Anyone going out of the back door was always greeted by a shower of hens, ducks and geese; for we managed to keep quite a flourishing poultry farm at Whitehall with the result that, if all other food failed, we could always fall back on eggs. Eventually the geese had to be given up when it was found that some of the junior day boys were afraid of going past them on the way to School, and an odd cockerel met an untimely end for the same reason. Anyone at Whitehall during the early war years will remember one hen, Maria, who kept our blackout under control. If ever she saw a speck of light showing she would peck at the window. Another of her indiosyncrasies was that she liked to lay her eggs indoors and you never knew if her next egg would turn up in a form room, on the stairs or even in a dormitory.

Perhaps she was attracted to one of the latter by the tapestried walls showing pictures of huge peacocks. It was in the old wing of the house which was reputed to be haunted although this was not admitted at the time, or boys afraid of ghosts would have been added to our many difficulties. We never really found out if there was any truth in the story, as it was not advisable to investigate rumours too fully. One thing that did come to light was that the Peacock Dormitory door was always open in the morning however carefully it was shut at night, and however carefully people were told to see that it was kept shut. Eventually it was kept open always, officially so that the staff could hear what noise the boys were making! There was also reputed to be a secret room behind a revolving fireplace and a tunnel to another farm a mile or so away. We never managed to solve the mystery of the former, although we think we found the start of the tunnel.

These 'Memories of Cumberland' could easily be carried on to fill the rest of the booklet, pages could be written about the building alone, with dry rot appearing in some of the floors, one bedroom floor parting company with the skirting board till there was a gap of several inches, and the tree trunks put up in the room below to keep the ceiling up; the minstrels' gallery in the hall, used for the projector for the film shows; the owls nesting in the peel tower, and people kept awake at night by one owl snoring on the top of the chimney; the gales and trees blown down blocking the drive.

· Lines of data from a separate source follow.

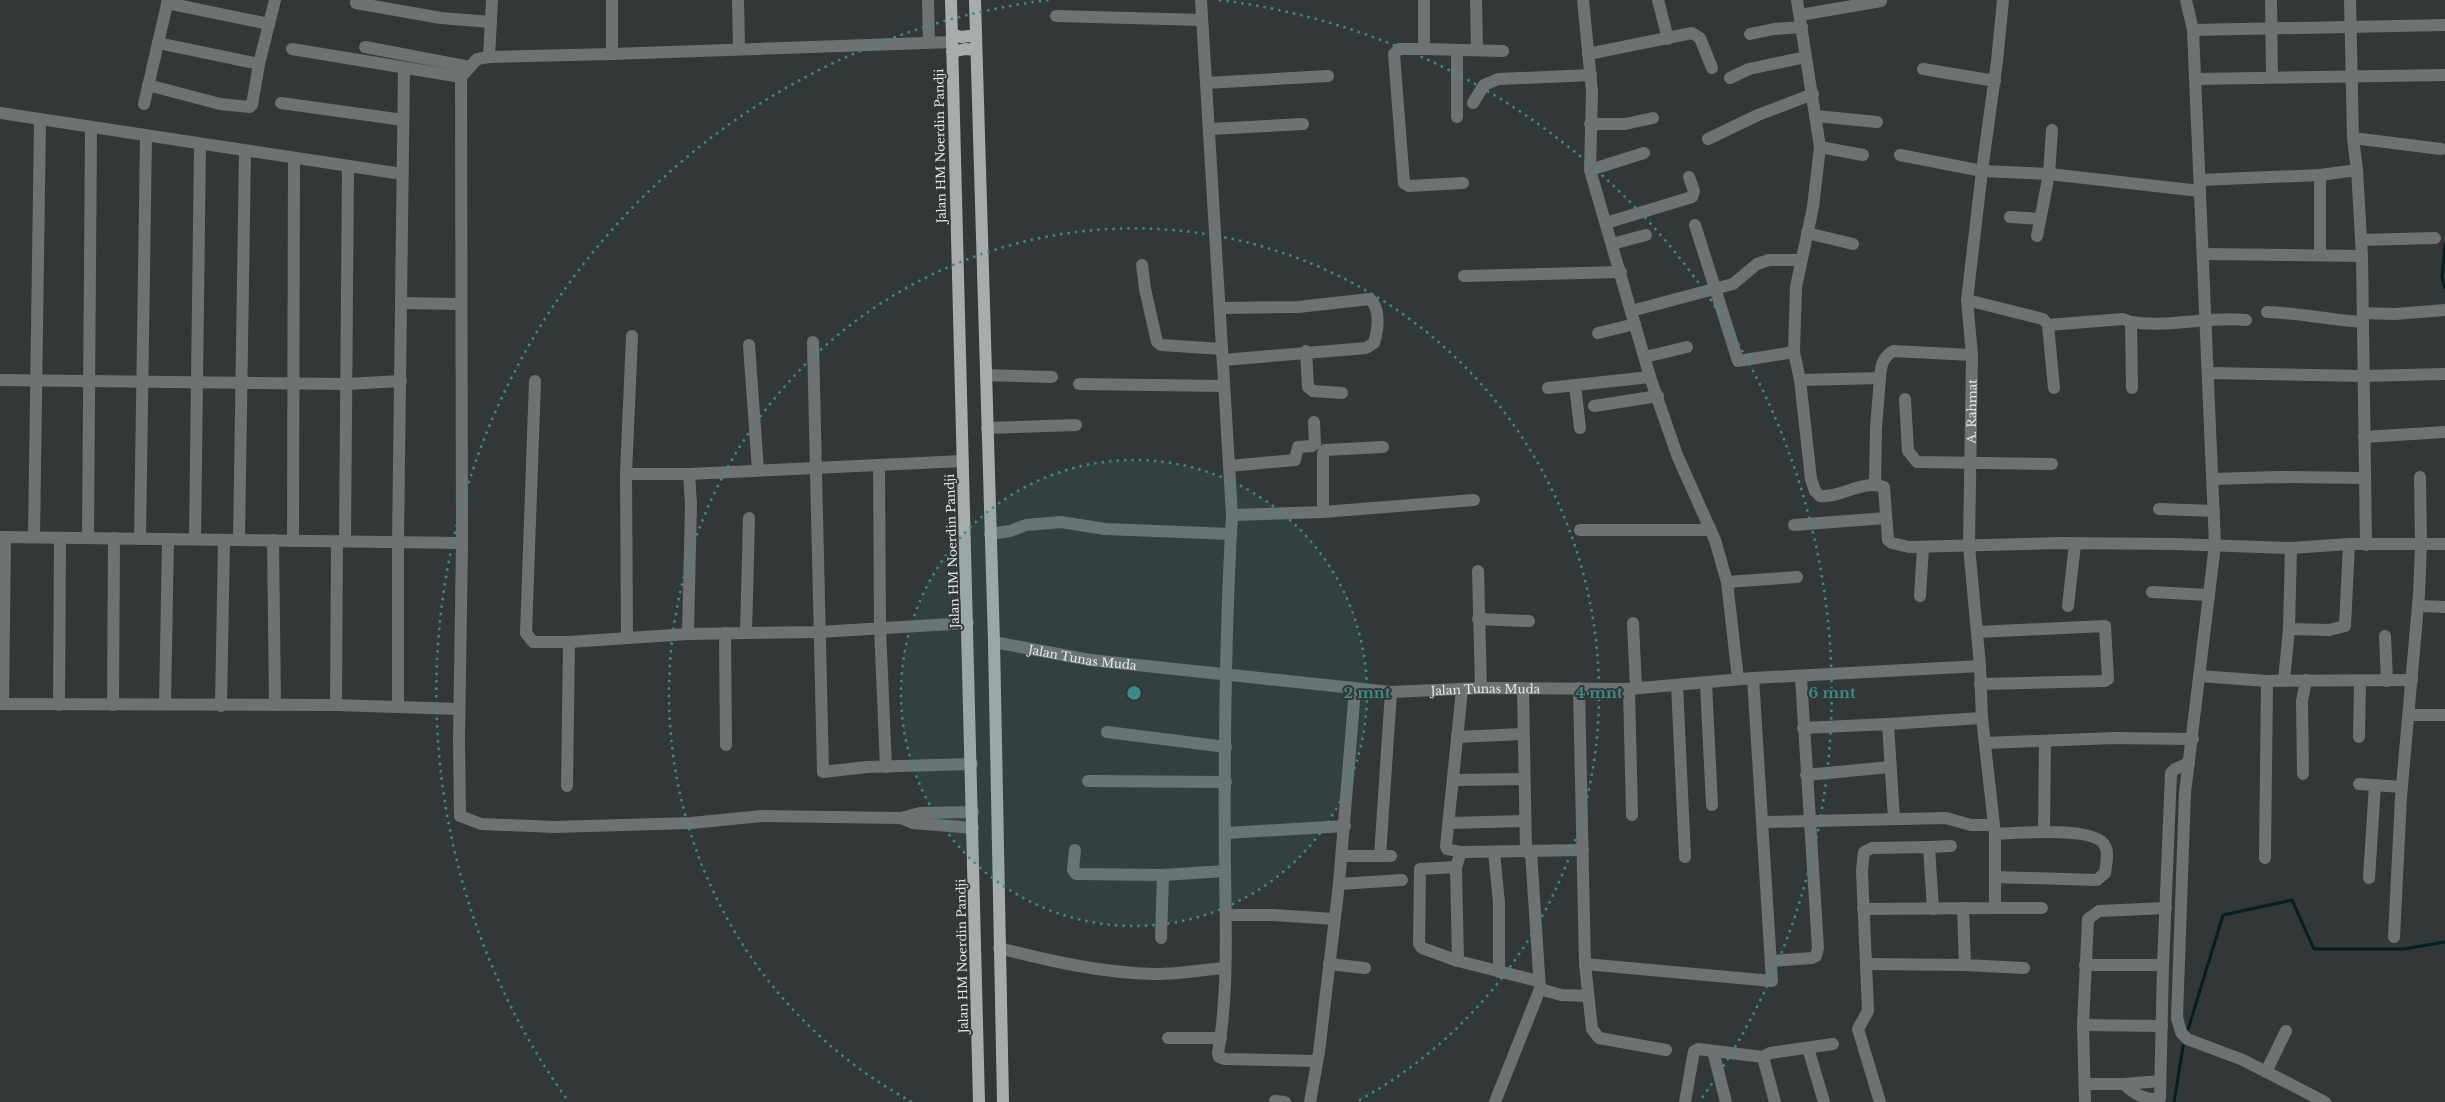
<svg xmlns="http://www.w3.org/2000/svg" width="2445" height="1102" font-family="'Libre Baskerville',serif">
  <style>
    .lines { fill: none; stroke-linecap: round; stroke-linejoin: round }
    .stream { stroke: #02201f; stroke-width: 3 }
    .minor { stroke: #6f7272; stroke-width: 12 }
    .major { stroke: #a8adac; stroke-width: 12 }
    .ring { fill: none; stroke: #3a8d86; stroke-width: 2.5; stroke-dasharray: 2.5 5 }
    .labels { text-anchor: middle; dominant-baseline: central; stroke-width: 4; stroke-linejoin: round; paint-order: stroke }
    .street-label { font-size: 12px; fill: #e5e8e8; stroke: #323737 }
    .centre { fill: #3a8d86; stroke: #323737; stroke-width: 2.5 }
    .ring-label { font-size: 15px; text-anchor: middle; font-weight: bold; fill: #3a8d86; stroke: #323737; stroke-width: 4; stroke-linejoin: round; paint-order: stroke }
  </style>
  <rect width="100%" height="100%" fill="#323737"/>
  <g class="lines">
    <path class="stream" d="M 2445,244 L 2442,278 L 2445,288
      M 2187,1033 L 2223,915 L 2292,900 L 2314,949 L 2404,949 L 2445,942
      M 2174,1102 L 2184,1041"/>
    <g class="minor">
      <path d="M 612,0 L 612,54 L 489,57 L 477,59 L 461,77 L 462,543 L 459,740 L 460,816 L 481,824 L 554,827 L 691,823 L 762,816 L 901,818 L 920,813 L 973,812"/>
      <path d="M 738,0 L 739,49"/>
      <path d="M 928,0 L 929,42"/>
      <path d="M 1201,0 L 1232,515 C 1225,634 1224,753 1225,871 C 1226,928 1228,997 1218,1053 L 1219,1057 L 1225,1059 L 1317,1061"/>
      <path d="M 1424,0 L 1424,49 L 1399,49 L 1394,54 L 1404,183 L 1409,186 L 1463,183"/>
      <path d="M 1476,0 L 1477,49"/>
      <path d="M 1583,0 L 1592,92 L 1590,170 L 1650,377 L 1677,455 L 1715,540 L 1727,582 L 1738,679"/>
      <path d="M 1658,0 L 1668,39"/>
      <path d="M 1797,0 L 1820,147 L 1813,207 L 1796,287 L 1794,352 L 1800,380 L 1811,479 L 1815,491 L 1820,496 C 1841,498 1863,479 1884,487 L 1888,540 L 1892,543 L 1909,547 L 2059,543 L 2175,544 L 2291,548 L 2349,544 L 2445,544"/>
      <path d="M 2186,0 L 2193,30 L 2215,545 L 2185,793 L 2177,1018 L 2181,1032 L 2187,1039 L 2243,1060 L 2325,1102"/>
      <path d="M 2271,0 L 2272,77"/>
      <path d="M 2350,0 L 2353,138 L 2357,170 L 2362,256 L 2366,545"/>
      <path d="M 167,3 L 269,24"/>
      <path d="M 356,3 L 441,18 L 491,22"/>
      <path d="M 1800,15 L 1881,1"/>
      <path d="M 1056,16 L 1202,20"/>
      <path d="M 2193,30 L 2445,25"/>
      <path d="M 1750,34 L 1774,29 L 1802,27"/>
      <path d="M 158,43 L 259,64"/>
      <path d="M 365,47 L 470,67"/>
      <path d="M 292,49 L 461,77"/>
      <path d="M 1424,49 L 1503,51"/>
      <path d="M 612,54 L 952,42"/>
      <path d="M 1588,54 L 1692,33 L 1700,38 L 1712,68"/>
      <path d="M 489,57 L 492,0"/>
      <path d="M 1923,69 L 1995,81"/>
      <path d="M 1730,78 L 1749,69 L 1806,57"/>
      <path d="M 2196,79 L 2445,75"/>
      <path d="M 1206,83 L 1328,76"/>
      <path d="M 148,85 L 220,104 L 250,107 L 252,105 L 259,64 L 275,0"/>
      <path d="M 281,103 L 403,120"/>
      <path d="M 1473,103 L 1484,85 L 1498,79 L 1591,75"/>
      <path d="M 144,104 L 168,0"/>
      <path d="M 0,113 L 402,174"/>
      <path d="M 1816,116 L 1877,122"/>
      <path d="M 1457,117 L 1457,50"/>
      <path d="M 1590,124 L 1625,124 L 1653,118"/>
      <path d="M 1210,129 L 1303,124"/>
      <path d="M 2353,138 L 2441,149"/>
      <path d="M 1708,139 L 1758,115 L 1813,94"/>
      <path d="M 1820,147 L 1863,155"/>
      <path d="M 1900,155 L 1982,171 L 2049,174 L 2200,191"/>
      <path d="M 1590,170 L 1644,153"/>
      <path d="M 2320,175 L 2320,255"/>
      <path d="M 2200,180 L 2320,175 L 2357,170"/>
      <path d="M 2010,217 L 2040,219"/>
      <path d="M 1606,223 L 1692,197 L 1694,191 L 1689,177"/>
      <path d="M 1695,225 L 1738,361 L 1794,352"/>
      <path d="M 1807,233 L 1853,244"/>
      <path d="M 2037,236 L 2049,174 L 2052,130"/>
      <path d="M 2361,240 L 2435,238"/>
      <path d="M 1612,244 L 1646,235"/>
      <path d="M 2203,254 L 2362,256"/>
      <path d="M 1142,265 L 1145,289 L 1157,342 L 1161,345 L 1222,349"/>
      <path d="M 1464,276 L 1621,272"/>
      <path d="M 1967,300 L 2043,319 L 2048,325 L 2054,388"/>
      <path d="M 401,303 L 460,304"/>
      <path d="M 1220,308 L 1298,307 L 1370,299 C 1381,309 1378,331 1374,343 L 1366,348 L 1223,360"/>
      <path d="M 1631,311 L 1733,284 L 1757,264 L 1769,260 L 1801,260"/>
      <path d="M 2267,312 C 2300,313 2330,320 2363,322"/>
      <path d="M 2363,313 L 2395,314 L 2445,310"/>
      <path d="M 2048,325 L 2123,319 L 2131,322"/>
      <path d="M 1598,333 L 1635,324"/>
      <path d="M 813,342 L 823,772 L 867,767 L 972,764"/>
      <path d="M 749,345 L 758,470"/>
      <path d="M 1306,351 L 1308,387 L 1313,391 L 1342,393"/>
      <path d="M 1645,357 L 1687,347"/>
      <path d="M 2208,373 L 2363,376 L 2445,374"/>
      <path d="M 986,375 L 1052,377"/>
      <path d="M 0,380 L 346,384 L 401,381"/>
      <path d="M 1800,380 L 1880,378 C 1881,366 1882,358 1893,351 L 1972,355"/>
      <path d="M 535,381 L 526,633 L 533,642 L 569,642"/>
      <path d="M 1079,384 L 1224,386"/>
      <path d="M 1575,385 L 1580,428"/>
      <path d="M 1548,388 L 1650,377"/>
      <path d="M 2132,388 L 2131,322 C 2169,328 2208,316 2246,320"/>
      <path d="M 1905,399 L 1908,451 L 1917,462 L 2052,464"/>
      <path d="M 1594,406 L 1658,396"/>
      <path d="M 987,428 L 1076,425"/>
      <path d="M 2364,437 L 2445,432"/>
      <path d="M 879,465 L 880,628 L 886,767"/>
      <path d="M 1229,466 L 1295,460 L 1298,447 L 1312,446 L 1315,444 L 1314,422"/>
      <path d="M 626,474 L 689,474 L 963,461"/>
      <path d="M 2213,479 L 2277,477 L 2365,478"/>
      <path d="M 1875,485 L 1876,428 L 1880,378"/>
      <path d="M 2159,509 L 2214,511"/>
      <path d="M 1323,512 L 1323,454 L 1325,450 L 1383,447"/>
      <path d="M 1232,515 L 1323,512 L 1474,500"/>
      <path d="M 1794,525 L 1886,518"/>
      <path d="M 1580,530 L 1710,530"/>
      <path d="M 990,534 L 1010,531 L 1026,525 L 1061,522 L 1105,529 L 1231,534"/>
      <path d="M 0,537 L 462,543"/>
      <path d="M 34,537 L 40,121"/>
      <path d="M 88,538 L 91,129"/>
      <path d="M 140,539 L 146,137"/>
      <path d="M 195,539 L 200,145"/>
      <path d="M 239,540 L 245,151"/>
      <path d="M 273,540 L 275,705"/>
      <path d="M 293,541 L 294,158"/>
      <path d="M 345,541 L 348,166"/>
      <path d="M 1478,571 L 1481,688"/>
      <path d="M 1727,582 L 1797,577"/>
      <path d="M 2152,592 L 2209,595"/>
      <path d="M 1920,596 L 1923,547"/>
      <path d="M 2068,606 L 2075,544"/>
      <path d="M 2418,606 L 2445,607"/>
      <path d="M 1478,619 L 1529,621"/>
      <path d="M 1633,623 L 1636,688"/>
      <path d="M 2289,629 L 2329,630 L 2345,626 L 2349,544"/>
      <path d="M 1977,632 L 2105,626 L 2108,679 L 2105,681 L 1980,684"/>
      <path d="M 725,633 L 726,745"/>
      <path d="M 746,633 L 749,518"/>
      <path d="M 688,634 L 691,504 L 689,474"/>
      <path d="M 2385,636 L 2387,681"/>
      <path d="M 627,638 L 626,474 L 632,336"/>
      <path id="s1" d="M 994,642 L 1090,660 L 1391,692 L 1481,688 L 1629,689 L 1753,678 L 1980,666"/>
      <path d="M 2200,676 L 2267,681 L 2412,680"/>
      <path d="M 2284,680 L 2289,629 L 2291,548"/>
      <path d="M 1706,684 L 1712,805"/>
      <path d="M 1677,685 L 1685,857"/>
      <path d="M 1579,688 L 1585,964 L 1592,1029 L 1599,1038 L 1666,1050"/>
      <path d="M 1523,689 L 1526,852"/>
      <path d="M 1629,689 L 1632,815"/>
      <path d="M 0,704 L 336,705 L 459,709"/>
      <path d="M 3,704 L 5,537"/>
      <path d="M 165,704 L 168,539"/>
      <path d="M 59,705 L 60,538"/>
      <path d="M 113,705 L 114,538"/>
      <path d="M 336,705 L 337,541"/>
      <path d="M 221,706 L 224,540"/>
      <path d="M 398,706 L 398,542 L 404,68"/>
      <path d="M 2409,715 L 2445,715"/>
      <path d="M 1888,724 L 1982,718"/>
      <path d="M 1803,728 L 1888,724 L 1894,819"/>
      <path d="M 1107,732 L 1226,747"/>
      <path d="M 1457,737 L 1523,734"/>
      <path d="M 2359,737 L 2360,681"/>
      <path d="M 1985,743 L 2114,738 L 2193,739"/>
      <path d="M 2303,774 L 2302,701 L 2306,680"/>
      <path d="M 1806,775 L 1890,767"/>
      <path d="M 1453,780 L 1524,779"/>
      <path d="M 1088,781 L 1226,782"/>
      <path d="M 2359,784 L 2402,787"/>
      <path d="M 567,786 L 569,642 L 688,634 L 819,632 L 968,623"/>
      <path d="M 901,818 L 913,823 L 973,828"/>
      <path d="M 1763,822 L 1946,818 L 1971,825 L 1992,825"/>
      <path d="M 1449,823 L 1525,821"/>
      <path d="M 2044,832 L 2045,741"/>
      <path d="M 1226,833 L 1345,826"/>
      <path d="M 1995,834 C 2015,833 2097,826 2105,846 C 2109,853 2106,865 2105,873 L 2097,880 L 1996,877"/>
      <path d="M 1929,847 L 1951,846"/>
      <path d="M 1075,850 L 1073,870 L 1076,874 L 1163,875 L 1225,871"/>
      <path d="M 1461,852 L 1447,849 L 1446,846 L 1462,690"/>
      <path d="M 1494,852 L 1499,903 L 1499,972"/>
      <path d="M 1531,852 L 1540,989 L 1561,995 L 1588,996"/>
      <path d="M 1342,856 L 1391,856"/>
      <path d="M 1380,856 L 1391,692"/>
      <path d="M 2265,858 L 2267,681"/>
      <path d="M 1456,867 L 1420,869 L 1419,944 L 1422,948 L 1458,961 L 1538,981"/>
      <path d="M 2369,878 L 2375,785"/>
      <path d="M 1339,884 L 1402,880"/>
      <path d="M 1963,908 L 1965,965 L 2024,968"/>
      <path d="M 1995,908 L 2042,908"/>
      <path id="s2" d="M 1863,909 L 1995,908 L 1995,834 L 1982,718 L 1980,666 L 1969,546 L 1972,355 L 1967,300 L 1982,171 L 1997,61 L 2003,0"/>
      <path d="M 1227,915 L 1273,915 L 1334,919"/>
      <path d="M 2394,937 L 2401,797 L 2419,594 L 2421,545 L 2420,477"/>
      <path d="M 1161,938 L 1163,875"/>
      <path d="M 999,948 C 1050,961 1102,973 1155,974 C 1178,974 1201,970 1224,968"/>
      <path d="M 1458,961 L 1456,867 L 1461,852 L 1583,850"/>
      <path d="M 1771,961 L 1812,958 L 1816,956 L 1818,948 L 1801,677"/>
      <path d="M 1329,964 L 1365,968"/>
      <path d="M 1585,964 L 1772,981 L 1753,678"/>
      <path d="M 1866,964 L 1965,965"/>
      <path d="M 2085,965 L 2163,965"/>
      <path d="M 2083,1025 L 2162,1026"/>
      <path d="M 1168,1038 L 1221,1038"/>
      <path d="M 1808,1048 L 1824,1102"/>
      <path d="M 1713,1051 L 1726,1102"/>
      <path d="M 1763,1057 L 1775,1102"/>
      <path d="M 2266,1072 L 2286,1031"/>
      <path d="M 2086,1084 L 2124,1084 L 2160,1081"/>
      <path d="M 2124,1084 C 2133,1093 2147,1102 2160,1098 L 2163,965 L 2171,773 L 2175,769 L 2189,763"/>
      <path d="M 1275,1101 L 1285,1102"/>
      <path d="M 1310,1102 L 1319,1052 L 1339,884 L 1355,689"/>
      <path d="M 1495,1102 L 1540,989"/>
      <path d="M 1685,1102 L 1694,1051 L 1698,1049 L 1763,1057 L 1770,1053 L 1833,1044"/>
      <path d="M 1880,1102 L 1858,1029 L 1868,1011 L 1862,871 L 1864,852 L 1872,848 L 1929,847 L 1933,909"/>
      <path d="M 2085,1102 L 2083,1025 L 2088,919 L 2099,911 L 2166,908"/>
    </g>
    <path class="major" d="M 951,0 L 979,1102
      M 975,0 L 994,642 L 1003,1102
      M 952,35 L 962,37 L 976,35
      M 952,52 L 965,49 L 976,50"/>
  </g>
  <circle cx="1134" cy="693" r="233" fill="#3a8d86" fill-opacity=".12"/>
  <g class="ring">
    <circle cx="1134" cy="693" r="233"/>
    <path d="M912 1102A465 465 0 1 1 1356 1102"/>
    <path d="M566 1098A698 698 0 0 1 1049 0M1219 0A698 698 0 0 1 1702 1098"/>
  </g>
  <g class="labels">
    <g class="street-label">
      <text transform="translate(940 146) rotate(-91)">Jalan HM Noerdin Pandji</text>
      <text stroke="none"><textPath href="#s2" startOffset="630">A. Rahmat</textPath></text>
      <text transform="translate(952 551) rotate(-92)">Jalan HM Noerdin Pandji</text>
      <text stroke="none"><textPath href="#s1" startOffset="90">Jalan Tunas Muda</textPath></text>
      <text stroke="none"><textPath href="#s1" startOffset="495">Jalan Tunas Muda</textPath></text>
      <text transform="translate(962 956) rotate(-91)">Jalan HM Noerdin Pandji</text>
    </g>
  </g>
  <circle cx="1134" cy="693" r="8" class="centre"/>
  <g class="ring-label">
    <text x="1367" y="698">2 mnt</text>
    <text x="1599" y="698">4 mnt</text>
    <text x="1832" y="698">6 mnt</text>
  </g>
</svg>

Suffice it top conclude with words out of an earlier article. "At last V.E. Day came. We marked the occasion by a Thanksgiving Service, and after the celebrations we hoisted the School Flag on the peel tower and the Union Jack over the camp site. After this we went for a hike, taking a picnic lunch with us. We returned in time to listen to the wireless report of the surrender and celebrations and finally lit a huge bonfire when darkness had fallen." Over towards the Lake District we could see other fires burning to celebrate the end of the war in Europe. The war in the Far East ended during the summer holidays; in fact it was announced on the wireless early in the morning and Mrs Colley was on her way to Woodford on the 6 a.m. train from Leegate that same morning to take possession of St. Aubyn's. As the day went on flags were appearing on more and more houses as people woke up and heard that the war had ended. Our first load of furniture was already on the way south and soon preparations were under way for the School to follow in January.